Os agentes eram agredidos e ameaçados de morte. “Dois de Campo Grande foram totalmente afetados, não podem nem ouvir falar daquela rebelião. Um tem paranoia, não consegue ter convivência em sociedade. Logo em seguida à rebelião, foi internado por 30 dias, mas fugiu. Depois, fez disparos no sindicato, foi preso. Um policial acabou atingindo ele”, afirma o dirigente sindical.

Reencontro – Separados por uma década, 2006 e 2016 se reencontram num cenário de turbulência que extravasa o complexo penitenciário. Neste ano, por ordem emanada da Máximas, ônibus foram incendiados em Campo Grande. A onda incendiária ganhou as ruas depois de uma operação pente-fino em que os presos reclamaram de excessos. Na ocasião, foram recolhidos celulares, entorpecentes e anotações do PCC.

A facção criminosa chegou a Mato Grosso do Sul no ano 2000, quando São Paulo transferiu as lideranças. De acordo com Anunciação, em seis meses o grupo de cinco presos já tinha seu exército local.

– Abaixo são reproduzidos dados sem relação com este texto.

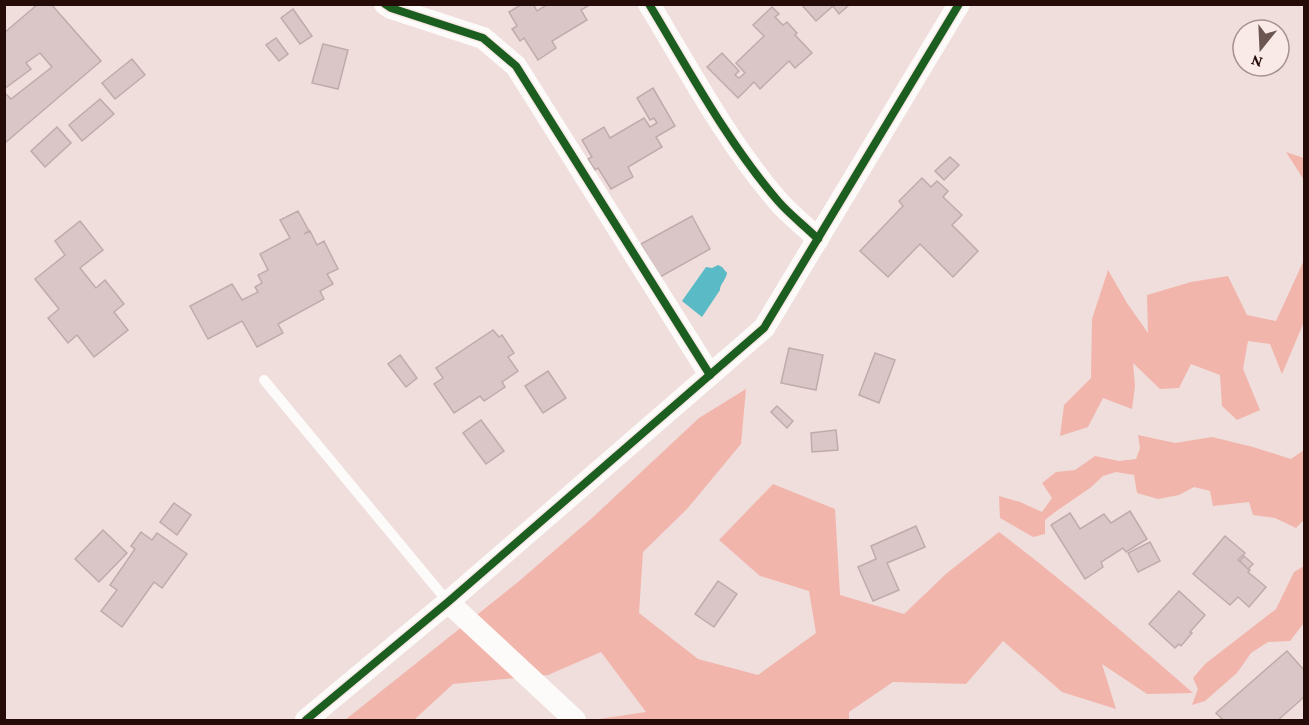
<svg xmlns="http://www.w3.org/2000/svg" width="1309" height="725" font-family="'Crimson Pro',serif">
  <style>
    .green { fill: #f2b5ac }
    .water { fill: #5abac6 }
    .building { fill: #dbc6c7; stroke: #c0abac; stroke-width: 1.5 }
    .lines { fill: none; stroke-linecap: round; stroke-linejoin: round }
    .service { stroke: #fdfafa; stroke-width: 10 }
    .minor { stroke: #fdfafa; stroke-width: 22 }
    .cycleway-casing { stroke: #f9e9e7; stroke-width: 11 }
    .cycleway { stroke: #1b5e20; stroke-width: 8 }
  </style>
  <rect width="100%" height="100%" fill="#efdedb"/>
  <g class="green">
    <path d="M1286,152L1304,158V180Z"/>
    <path d="M1304,260V322L1282,374L1270,344L1248,341L1243,369L1260,410L1237,420L1222,406L1220,375L1191,364L1179,388L1160,389L1133,363L1135,386L1132,409L1103,398L1088,427L1060,436L1064,405L1091,378L1092,319L1108,270L1127,303L1148,333L1147,295L1191,282L1228,276L1247,315L1276,321Z"/>
    <path d="M746,389L741,444L687,509L643,552L639,613L698,659L758,675L816,633L809,591L760,576L719,540L773,484L835,509L840,595L904,614L947,573L999,532C1066,583 1130,638 1193,693L1147,694L1102,664L1116,709L1062,692L1003,641L966,684L893,682L849,712V720H592L646,712L601,652L548,675L453,684L414,720H345L518,582L591,519L699,418Z"/>
    <path d="M1138,435L1175,443L1212,437L1253,447L1291,459L1304,450V520L1296,528L1275,518L1253,515L1249,502L1213,506L1210,491L1194,487L1179,495L1158,499L1137,493L1134,475L1116,472L1103,476L1090,488L1055,512L1045,520V534L1033,537L1000,518L999,496L1020,502L1042,512L1052,498L1042,483L1056,472L1075,470L1095,456L1119,461L1136,459L1140,448Z"/>
    <path d="M1304,566V623L1290,641L1268,642L1251,653L1237,673L1205,701L1192,705L1198,689L1193,678L1205,664L1276,609L1294,572Z"/>
  </g>
  <path class="water" d="M718,265L722,267L727,273C726,280 720,284 720,290L702,317L682,301L706,267L712,268Z"/>
  <g class="building">
    <path d="M38,4H51L101,61L5,143L4,92L11,99L52,67L40,53L26,63L31,69L4,89V33Z"/>
    <path d="M522,4H533L537,11L548,4H591L581,10L587,20L552,41L556,48L538,60L524,38L520,41L512,29L517,26L509,12Z"/>
    <path d="M801,4H850L839,14L833,6L816,21Z"/>
    <path d="M772,7L779,14L775,17L783,25L787,22L797,33L795,35L812,53L795,68L789,61L760,89L754,82L738,98L707,67L722,53L739,71L735,75L739,78L745,73L736,63L764,36L753,25Z"/>
    <path d="M293,9L312,36L300,44L281,18Z"/>
    <path d="M276,38L288,54L279,61L266,45Z"/>
    <path d="M323,44L348,50L338,89L312,83Z"/>
    <path d="M132,59L145,75L115,99L102,83Z"/>
    <path d="M653,88L675,126L656,137L662,147L628,167L633,177L611,189L598,168L595,170L588,159L592,157L582,140L604,127L610,138L644,118L650,127L657,123L654,118L650,120L637,98Z"/>
    <path d="M100,99L114,114L82,141L69,125Z"/>
    <path d="M57,127L71,143L45,167L31,151Z"/>
    <path d="M950,157L959,165L944,180L935,171Z"/>
    <path d="M922,178L931,187L937,181L948,191L943,197L962,215L952,225L978,251L953,277L920,244L888,277L860,251L903,206L899,201Z"/>
    <path d="M298,211L309,231L304,234L310,231L317,245L324,241L338,269L327,274L333,284L320,291L324,299L278,324L283,333L257,347L242,321L208,339L190,306L232,284L242,300L258,292L255,287L262,283L258,275L268,270L260,254L290,238L280,220Z"/>
    <path d="M692,216L710,249L660,277L641,244Z"/>
    <path d="M80,221L103,250L80,268L96,288L105,280L124,304L114,312L128,330L94,357L77,335L68,343L48,318L59,309L35,279L65,255L55,241Z"/>
    <path d="M493,330L499,337L502,335L514,353L508,357L518,371L502,382L505,387L484,401L480,396L454,413L434,384L443,378L436,368Z"/>
    <path d="M789,348L823,355L816,390L781,383Z"/>
    <path d="M875,353L895,360L879,403L859,395Z"/>
    <path d="M400,355L417,378L406,387L388,364Z"/>
    <path d="M548,371L566,398L543,413L525,386Z"/>
    <path d="M777,406L793,421L787,428L771,412Z"/>
    <path d="M481,420L504,451L486,464L463,433Z"/>
    <path d="M836,430L838,450L812,452L811,433Z"/>
    <path d="M174,503L191,515L177,535L160,522Z"/>
    <path d="M1130,511L1147,539L1126,552L1123,548L1101,562L1103,567L1085,579L1051,525L1070,513L1080,529L1104,514L1111,523Z"/>
    <path d="M916,526L925,547L887,563L899,590L873,601L858,567L876,559L871,546Z"/>
    <path d="M103,530L127,553L99,582L75,559Z"/>
    <path d="M141,532L152,540L157,533L187,554L162,588L154,582L122,627L101,611L117,590L110,585L135,549L131,546Z"/>
    <path d="M1225,536L1245,553L1238,560L1250,570L1248,572L1266,587L1249,607L1238,597L1230,605L1193,574Z"/>
    <path d="M1150,542L1160,561L1138,572L1128,553Z"/>
    <path d="M1244,556L1253,564L1248,569L1240,561Z"/>
    <path d="M718,581L737,594L714,627L695,614Z"/>
    <path d="M1179,591L1205,615L1190,632L1192,633L1181,646L1179,644L1175,648L1149,624Z"/>
    <path d="M1287,651L1304,670V697L1278,720H1223L1216,713Z"/>
  </g>
  <g class="lines">
    <path class="service" d="M264,380L448,602"/>
    <g class="minor">
      <path d="M385,4L391,8L483,38L516,66L710,375"/>
      <path d="M649,4C689,70 727,142 778,201C789,214 805,226 818,239"/>
      <path d="M448,602L575,720"/>
      <path d="M306,720L448,602L764,328L959,4"/>
    </g>
    <defs>
      <g id="cycleway">
        <path d="M385,4L391,8L483,38L516,66L710,375"/>
        <path d="M649,4C689,70 727,142 778,201C789,214 805,226 818,239"/>
        <path d="M306,720L448,602L764,328L959,4"/>
      </g>
    </defs>
    <use href="#cycleway" class="cycleway-casing"/>
    <use href="#cycleway" class="cycleway"/>
  </g>
  <rect width="1309" height="725" fill="none" stroke="#260c09" stroke-width="12"/>
  <g transform="translate(1261 48) rotate(198)"><circle r="28" fill="#f9e9e7" stroke="#a5918e" stroke-width="1.5"/>
  <path d="M0-4.5L10 22L0 15L-10 22Z" fill="#6c5652"/>
  <text y="-9" font-size="16" font-weight="bold" text-anchor="middle" fill="#260c09">N</text>
  </g>
</svg>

“Eles chegaram aqui e aplicaram a metodologia deles. Tinham dinheiro e foram batizando os soldados. Em questão de seis meses, eles montaram um exército do lado deles. Mas imagina, chega um grupo dizendo que vai dar alimentação diferenciada, vai pagar seu compromisso de droga. Mas, de agora em diante, você é o nosso soldado. Passaram a suprir a falha que o Estado sempre teve”, avalia.

A reportagem solicitou informações para a Agepen (Agência Estadual de Administração do Sistema Penitenciário) sobre a atual situação dos presídios, mas o diretor-presidente está de férias e retorna somente na próxima semana.

Com exceção das celas, presídio foi destruído. (Foto: Adriano Hany/Arquivo)
Com exceção das celas, presídio foi destruído. (Foto: Adriano Hany/Arquivo)

Confira a galeria de imagens:

  • (Foto: Minamar Júnior)
  • (Foto: Adriano Hany)
  • (Foto: Adriano Hany)
  • (Foto: Adriano Hany)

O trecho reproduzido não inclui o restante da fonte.